YANGON—Myanmar’s Union Parliament on Tuesday approved a proposal to seek US$700 million (about 982 billion kyats) in loans from the International Monetary Fund (IMF) to plug budget deficits resulting from increased spending on economic recovery, social security and health sector improvements due to the COVID-19 pandemic.
Myanmar expects budget deficits to widen this fiscal year (FY2019-20) and next due to the extra spending needed to mitigate the impact of COVID-19 on the economy.
U Maung Maung Win, deputy Union minister for planning, finance and industry, said the government needs to increase stimulus spending to revive the economy, as well as spending to upgrade the health sector and provide cash and food for low-income households and others, even as its income declines due to a relaxation of commercial taxes and license fees, and declines in foreign direct investment (FDI), export earnings (including from natural gas), remittances and income from the tourism sector due to COVID-19.
Myanmar has recorded budget deficits for the past five fiscal periods, posting shortfalls of 3,237.082 billion kyats in FY2015-16; 2,295.551 billion kyats in 2016-17; 2,704.619 billion kyats in 2017-18; 1,563.268 billion kyats in 2018 (April-September 2018 was a transitional fiscal year); and 2,955.740 billion kyats in 2018-19.
U Maung Maung Win said the ministry’s initial planning called for a deficit of 6,555 billion kyats for the current fiscal year. However, that figure was expected to grow by 2-3,000 billion kyats as the country’s GDP growth is now expected to decline significantly in the upcoming fiscal year.
The Planning, Finance and Industry Ministry is currently working out the additional spending with the other ministries. The actual budget deficit will have to be finalized at the end of the current fiscal year in September, according to the ministry.
The minister said the government would need several hundred billion kyats for the economic relief plan, the details of which are currently being worked out between government departments.
“We are prepared for stimulus spending [to ease the impact of COVID-19] of up to 5 percent of GDP,” U Maung Maung Win said.
Launched in late April, the government’s COVID-19 Economic Relief Plan (CERP) seeks to mitigate the economic impact of the global pandemic by implementing new measures and response plans ranging from monetary reforms and increased government spending to steps to strengthen the county’s health-care system.

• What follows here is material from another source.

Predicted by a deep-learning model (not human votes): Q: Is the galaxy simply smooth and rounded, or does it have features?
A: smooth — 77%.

Among steps aimed at easing the impact on private sector firms, the government set up a 100-billion-kyat COVID-19 fund for local businesses, particularly small and medium-sized enterprises, and the CMP (garment and manufacturing), and hotel-and-tourism sectors, offering loans at a 1-percent interest rate. In line with the CERP, the fund size will increase to 200-500 billion kyats, depending on the market response, by the end of 2020. Under the plan, the government will also establish a separate 100-billion-kyat fund by the end of 2020 for designated commercial banks to promote financing of trade in all types of products.

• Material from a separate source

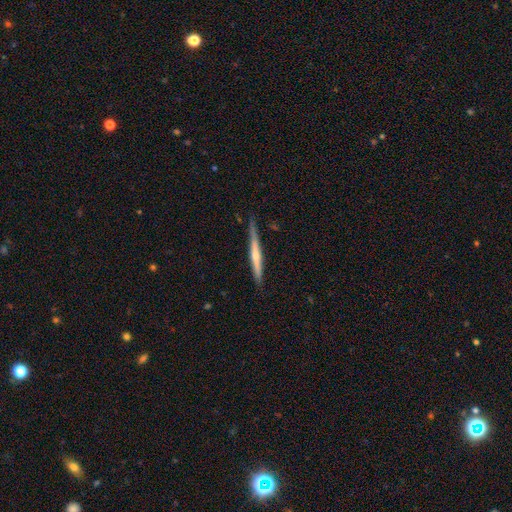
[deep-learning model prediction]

As part of the CERP, the government has already eased deadlines for tax payments and introduced tax exemptions for Myanmar-owned businesses. It has also announced that businesses will be exempt from paying the 2-percent advance income tax on exports until the end of the current fiscal year on Sept. 30.
The IMF loans will be provided under its Rapid Credit Facility (RCF) and Rapid Financing Instrument (RFI) program, which offers rapid and low-access financial assistance to member countries facing an urgent balance of payments need, without the need to have a full-fledged program in place.
U Maung Maung Win said that currently, the Myanmar government is drawing up a Letter of Intent (LOI) for the loans. The loan proposal will be submitted to the IMF board at the end of June.
The Union Parliament approved borrowing of US$50 million from the World Bank last week to upgrade hospitals and the capacity of health workers across the country to battle COVID-19.
Parliament is also debating whether to access a US$200-million loan program from the World Bank’s International Development Association (IDA) for food and agriculture development, 30 billion yen from the Japan International Cooperation Agency (JICA) for economic policy development to ease the impact of COVID-19, and US$60 million from the Asian Development Bank to assist small and medium-sized enterprises.
In early May, Deputy Minister of Planning, Finance and Industry U Set Aung said Myanmar would receive around US$2 billion from international development organizations to implement the CERP.